Reproduce each of the items below line for line, without changing a word.

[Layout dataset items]
================
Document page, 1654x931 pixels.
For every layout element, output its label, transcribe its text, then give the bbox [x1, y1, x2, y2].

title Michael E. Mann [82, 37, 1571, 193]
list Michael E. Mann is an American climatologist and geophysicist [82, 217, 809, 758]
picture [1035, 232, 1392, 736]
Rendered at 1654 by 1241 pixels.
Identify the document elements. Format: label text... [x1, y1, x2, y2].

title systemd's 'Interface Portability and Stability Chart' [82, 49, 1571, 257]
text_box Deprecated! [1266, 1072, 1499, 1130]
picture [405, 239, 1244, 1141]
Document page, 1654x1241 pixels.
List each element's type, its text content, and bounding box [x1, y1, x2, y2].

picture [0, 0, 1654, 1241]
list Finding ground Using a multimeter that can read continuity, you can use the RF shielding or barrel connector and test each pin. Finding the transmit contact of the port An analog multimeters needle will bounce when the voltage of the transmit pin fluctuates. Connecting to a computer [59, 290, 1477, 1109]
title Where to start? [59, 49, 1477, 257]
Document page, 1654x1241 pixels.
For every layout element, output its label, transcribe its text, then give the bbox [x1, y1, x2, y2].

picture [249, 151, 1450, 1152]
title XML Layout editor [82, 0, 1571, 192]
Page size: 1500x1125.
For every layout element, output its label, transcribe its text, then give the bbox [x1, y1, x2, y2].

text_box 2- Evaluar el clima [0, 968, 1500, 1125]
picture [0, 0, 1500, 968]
================
▶ **Reply to the exercise**
Document page, 1654x931 pixels.
For every layout element, output its label, transcribe its text, then give the bbox [x1, y1, x2, y2].

title Michael E. Mann [82, 37, 1571, 193]
list Michael E. Mann is an American climatologist and geophysicist [82, 217, 809, 758]
picture [1035, 232, 1392, 736]
Rendered at 1654 by 1241 pixels.
Identify the document elements. Format: label text... [x1, y1, x2, y2].

title systemd's 'Interface Portability and Stability Chart' [82, 49, 1571, 257]
text_box Deprecated! [1266, 1072, 1499, 1130]
picture [405, 239, 1244, 1141]
Document page, 1654x1241 pixels.
List each element's type, its text content, and bounding box [x1, y1, x2, y2].

picture [0, 0, 1654, 1241]
list Finding ground Using a multimeter that can read continuity, you can use the RF shielding or barrel connector and test each pin. Finding the transmit contact of the port An analog multimeters needle will bounce when the voltage of the transmit pin fluctuates. Connecting to a computer [59, 290, 1477, 1109]
title Where to start? [59, 49, 1477, 257]
Document page, 1654x1241 pixels.
For every layout element, output its label, transcribe its text, then give the bbox [x1, y1, x2, y2].

picture [249, 151, 1450, 1152]
title XML Layout editor [82, 0, 1571, 192]
Page size: 1500x1125.
For every layout element, output its label, transcribe its text, then give the bbox [x1, y1, x2, y2].

text_box 2- Evaluar el clima [0, 968, 1500, 1125]
picture [0, 0, 1500, 968]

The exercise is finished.